Where the tube housing mounts to the deck there is about 1/4 to 1/2 inch gap oo the top and the trailing side. Could this cause the problem?

Thanks in advance.


----------



## certifiedtech (Jun 30, 2006)

There has always been problems with chutes plugging up and one main reason for this is wet grass. You will never get it to bag the way you want with out using the catcher that was designed specifically for that make and model tractor.


----------



## tom tilson (May 1, 2006)

certifiedtech said:


> There has always been problems with chutes plugging up and one main reason for this is wet grass. You will never get it to bag the way you want with out using the catcher that was designed specifically for that make and model tractor.

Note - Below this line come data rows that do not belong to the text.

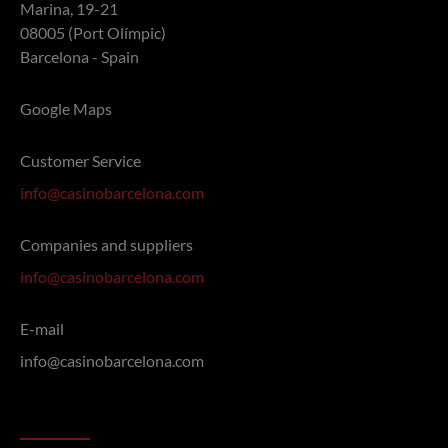
Marina, 19-21
08005 (Port Olímpic)
BAYO MONLLAO,MARC
156.000
Barcelona - Spain
Google Maps
Customer Service
info@casinobarcelona.com
Companies and suppliers
info@casinobarcelona.com
E-mail
info@casinobarcelona.com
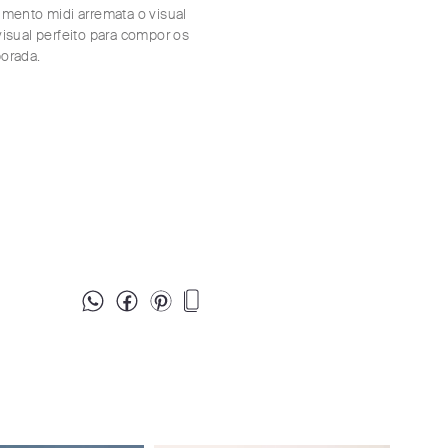
imento midi arremata o visual
isual perfeito para compor os
orada.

He is right about not picking up even damp grass. I have an MTD that I bought used just ot pick up leaves for my garden. You don,t buzz over tall grass or leaves without a stop up. The trick is to cut tall grass twice, first with the deck fairly high and then again with it lowered, This is a lawn that has gotten out of hand because of vacation etc, The second thing is, you must adjust your ground speed, not engine speed, to a rate that will allow the chute to not overload its ability to handle the pick up rate. I'll take a mulcher any day except for saving grass or leaves for my garden.


----------